The first TLS fingerprinting method was FingerPrinTLS and JA3 (Salesforce) was inspired by that. It is based on the order of the available ciphers in the client request when setting up a secure connection [24]. In order to prevent this type of fingerprinting Chromium and all derived browsers (Chrome, MS Edge, Samsung Browser, Android Chrome, Opera, etc) started to return the available ciphers in a randomized order. This started with Chromium version 110 [25]. This means that JA3 is ineffective in new browsers and is not able to identify Chromium based browsers. Ofcourse, other types of TLS fingerprints have emerged and are able to fingerprint and identify the used OS and browser(version).

Can bots fake the TLS fingerprint? Yes, they can. Request based bots use specific tools to impersonate, where browser based bots need to proxy their requests.

8. Can bots fake (prevent) WebRTC from leaking your real IP address?

WebRTC (Web Real-Time Communication) is the technology that enables videoconferencing from a browser [11]. WebRTC uses point to point communication bypassing proxy servers configured in the browser. In fraud detection WebRTC can be used to detect the real internet facing IP address of the client, even if the client is using a proxy or VPN. The detection can be split in two parts: Capturing the IP address server side and extracting the local IP address(es) at the client using JavaScript.

WebRTC Server side

In order to detect bots and fraudsters using residential proxies anti-bot detection companies have setup their own WebRTC infrastructure. Cheap and low quality VPN clients allow anti-bot and fraud detection companies to extract the true external IP address the bot or fraudster uses. Premium quality (non-free) VPN and proxy software typically don’t have this issue.

**What to produce:**
According to the fingerprinting text, with which Chromium version did browsers begin returning the available ciphers in a randomized order? The records that come next are separate material, unrelated to the fingerprinting text.

**Records supplied:**
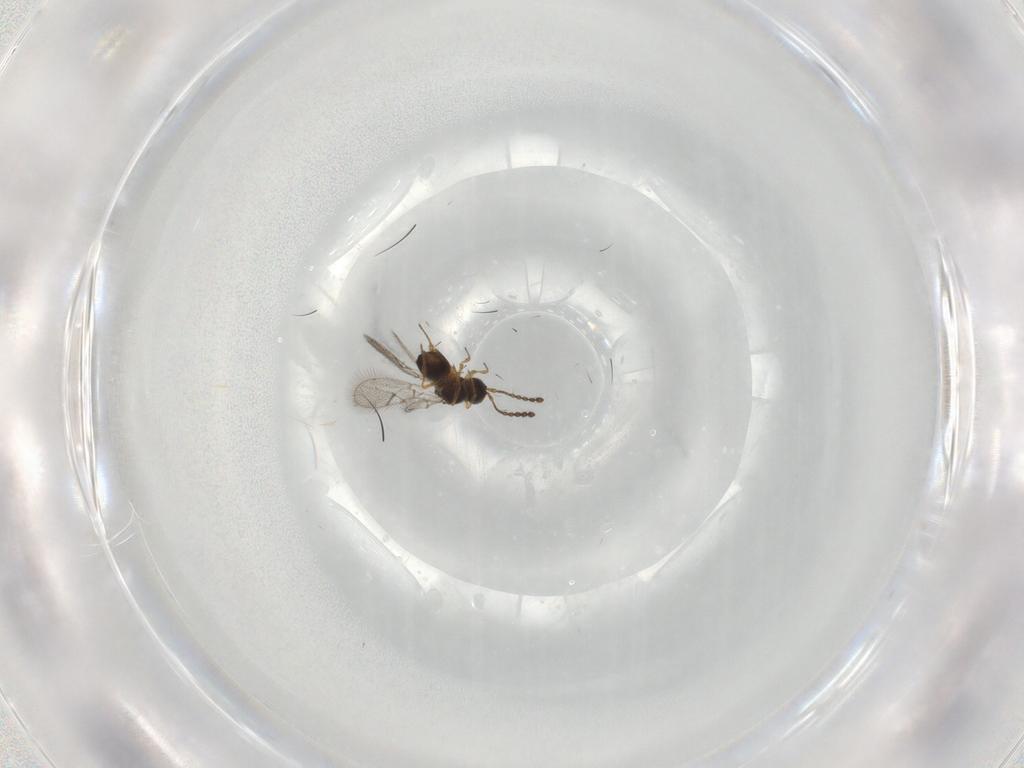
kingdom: Animalia
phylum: Arthropoda
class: Insecta
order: Hymenoptera
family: Figitidae
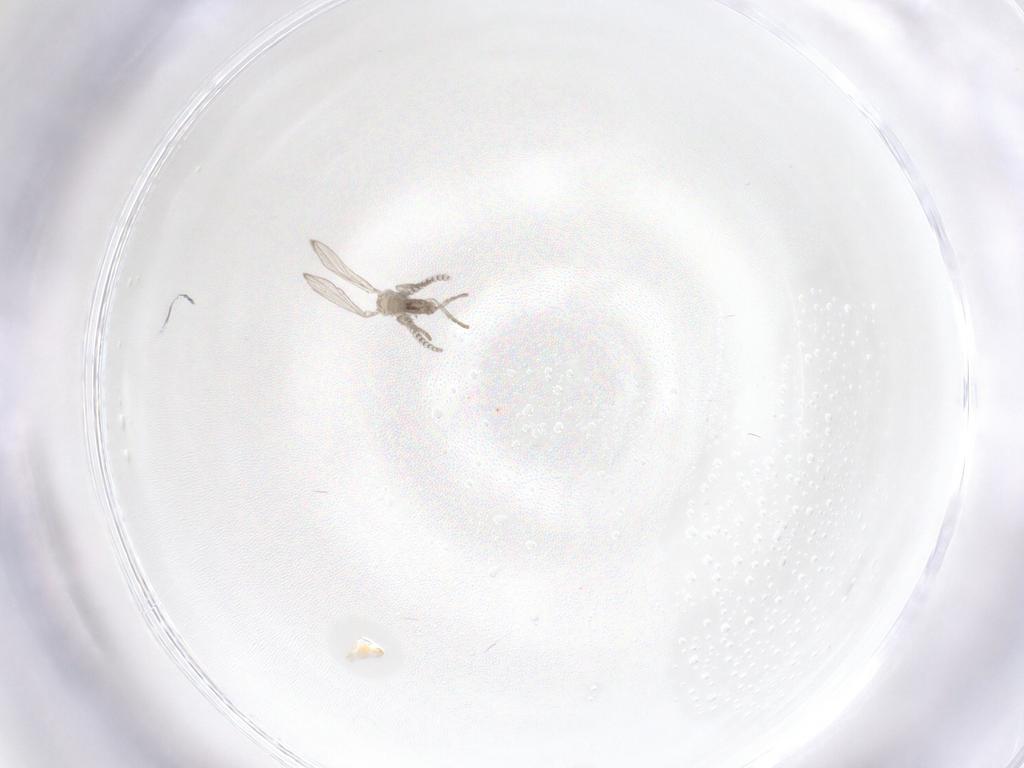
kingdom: Animalia
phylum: Arthropoda
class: Insecta
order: Diptera
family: Psychodidae
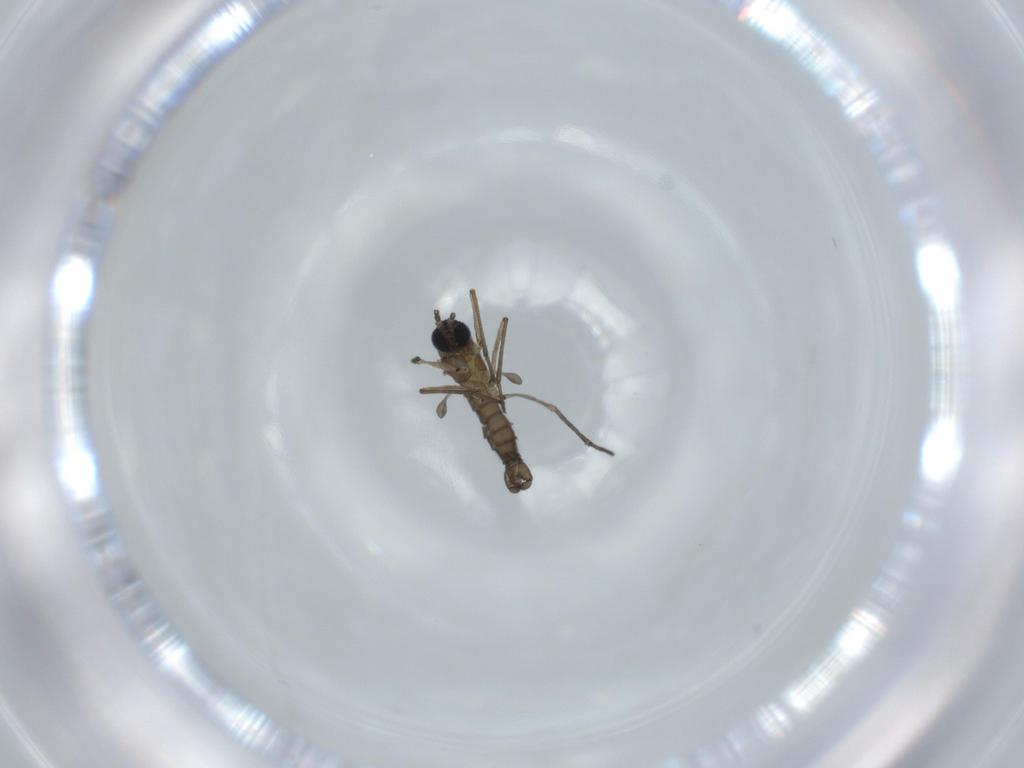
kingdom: Animalia
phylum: Arthropoda
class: Insecta
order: Diptera
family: Sciaridae
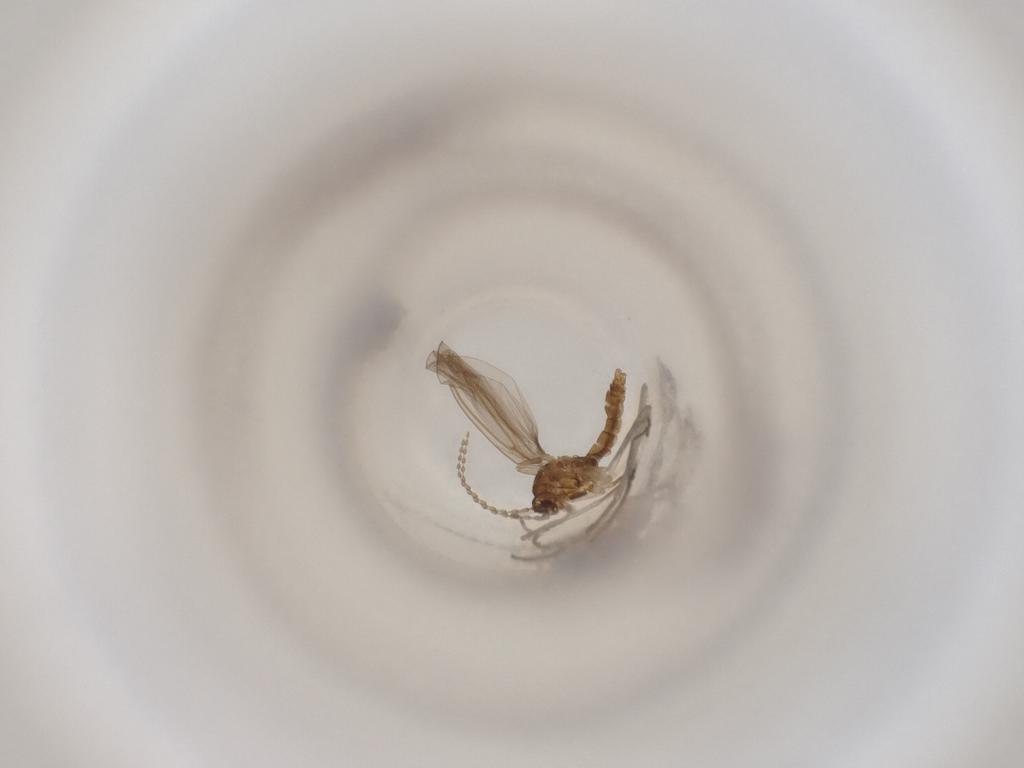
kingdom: Animalia
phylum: Arthropoda
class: Insecta
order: Diptera
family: Cecidomyiidae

**Full response:**
Chromium version 110.